▸ Work instructions:
Write out each line of the material exactly as given, and drop the images.

==== Raw data ====

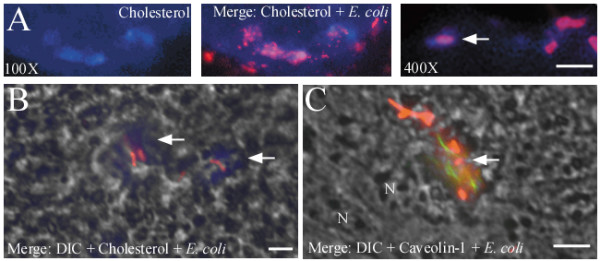
C. jejuni 81–176 causes accumulation of cholesterol and promotes co-localization of E. coli HB101 with lipid rafts. Epifluorescent images demonstrating (A) accumulation of cholesterol (blue), and co-localization of E. coli (orange-red) with (A, B) cholesterol and (C) caveolin-1 (green), 4 h post-infection. DIC, differential interference contrast. N, nucleus. Arrows indicate co-localization of E. coli with lipid raft markers. Bar = 2 μM. Representative images are shown from two experiments performed in quadruplicate.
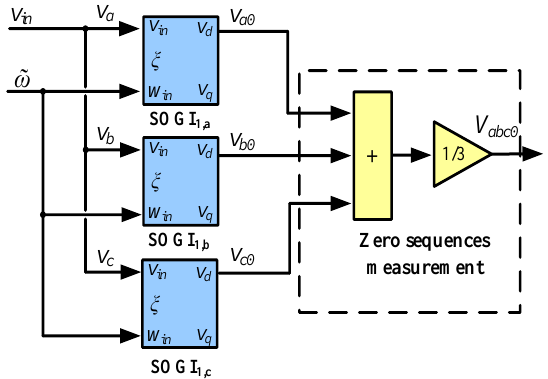
Figure 7. V abc 0 zero-sequence detection Figure 7. 𝑉 𝑎𝑏𝑐0 zero-sequence detection block-scheme. Figure 7. 𝑉 𝑎𝑏𝑐0 zero-sequence detection block-scheme.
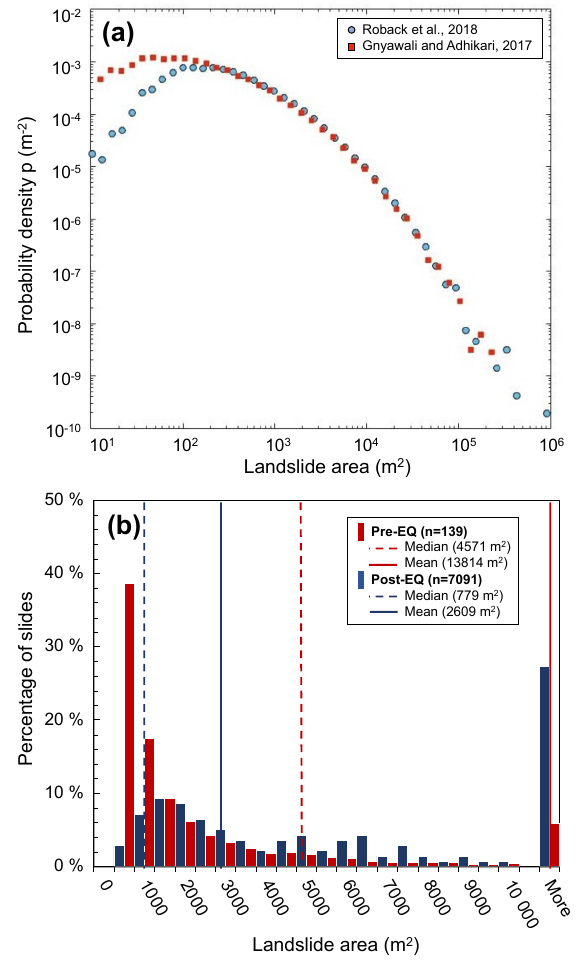
Figure 4. (a) Probability density–landslide area statistics of the Gorkha earthquake triggered landslide inventory used in this study compared to the inventory generated by Roback et al. (2018). The two curves diverge at slides with areas less than around 200m 2 sug- gesting that the Gnyawali and Adhikari (2017) data selected more smaller slides. (b) Histograms of normalized areas of landslides present before and after the 2015 Gorkha earthquake. The higher mean and median values for the monsoon-generated landslides as compared to the earthquake-generated landslides may likely reflect missed smaller, older landslides that were covered by vegetation (Malamud et al.,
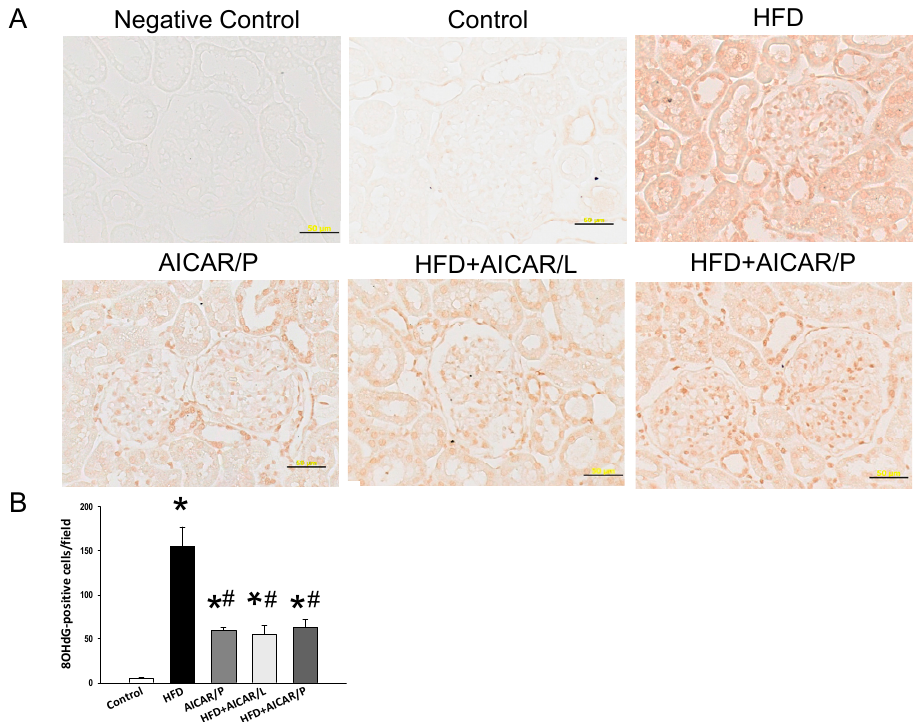
Figure 6. ( A ) Light microscopic findings of 8-hydroxydeoxyguanosine (8-OHdG) immunostaining in the kidney cortex in 16-week-old male offspring. Bar = 50 μ m; ( B ) quantitative analysis of 8-OHdG-positive cells per microscopic field (×400); * p < 0.05 vs. control, # p < 0.05 vs. HFD.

====

▸ Answer area:
C. jejuni 81–176 causes accumulation of cholesterol and promotes co-localization of E. coli HB101 with lipid rafts. Epifluorescent images demonstrating (A) accumulation of cholesterol (blue), and co-localization of E. coli (orange-red) with (A, B) cholesterol and (C) caveolin-1 (green), 4 h post-infection. DIC, differential interference contrast. N, nucleus. Arrows indicate co-localization of E. coli with lipid raft markers. Bar = 2 μM. Representative images are shown from two experiments performed in quadruplicate.
Figure 7. V abc 0 zero-sequence detection Figure 7. 𝑉 𝑎𝑏𝑐0 zero-sequence detection block-scheme. Figure 7. 𝑉 𝑎𝑏𝑐0 zero-sequence detection block-scheme.
Figure 4. (a) Probability density–landslide area statistics of the Gorkha earthquake triggered landslide inventory used in this study compared to the inventory generated by Roback et al. (2018). The two curves diverge at slides with areas less than around 200m 2 sug- gesting that the Gnyawali and Adhikari (2017) data selected more smaller slides. (b) Histograms of normalized areas of landslides present before and after the 2015 Gorkha earthquake. The higher mean and median values for the monsoon-generated landslides as compared to the earthquake-generated landslides may likely reflect missed smaller, older landslides that were covered by vegetation (Malamud et al.,
Figure 6. ( A ) Light microscopic findings of 8-hydroxydeoxyguanosine (8-OHdG) immunostaining in the kidney cortex in 16-week-old male offspring. Bar = 50 μ m; ( B ) quantitative analysis of 8-OHdG-positive cells per microscopic field (×400); * p < 0.05 vs. control, # p < 0.05 vs. HFD.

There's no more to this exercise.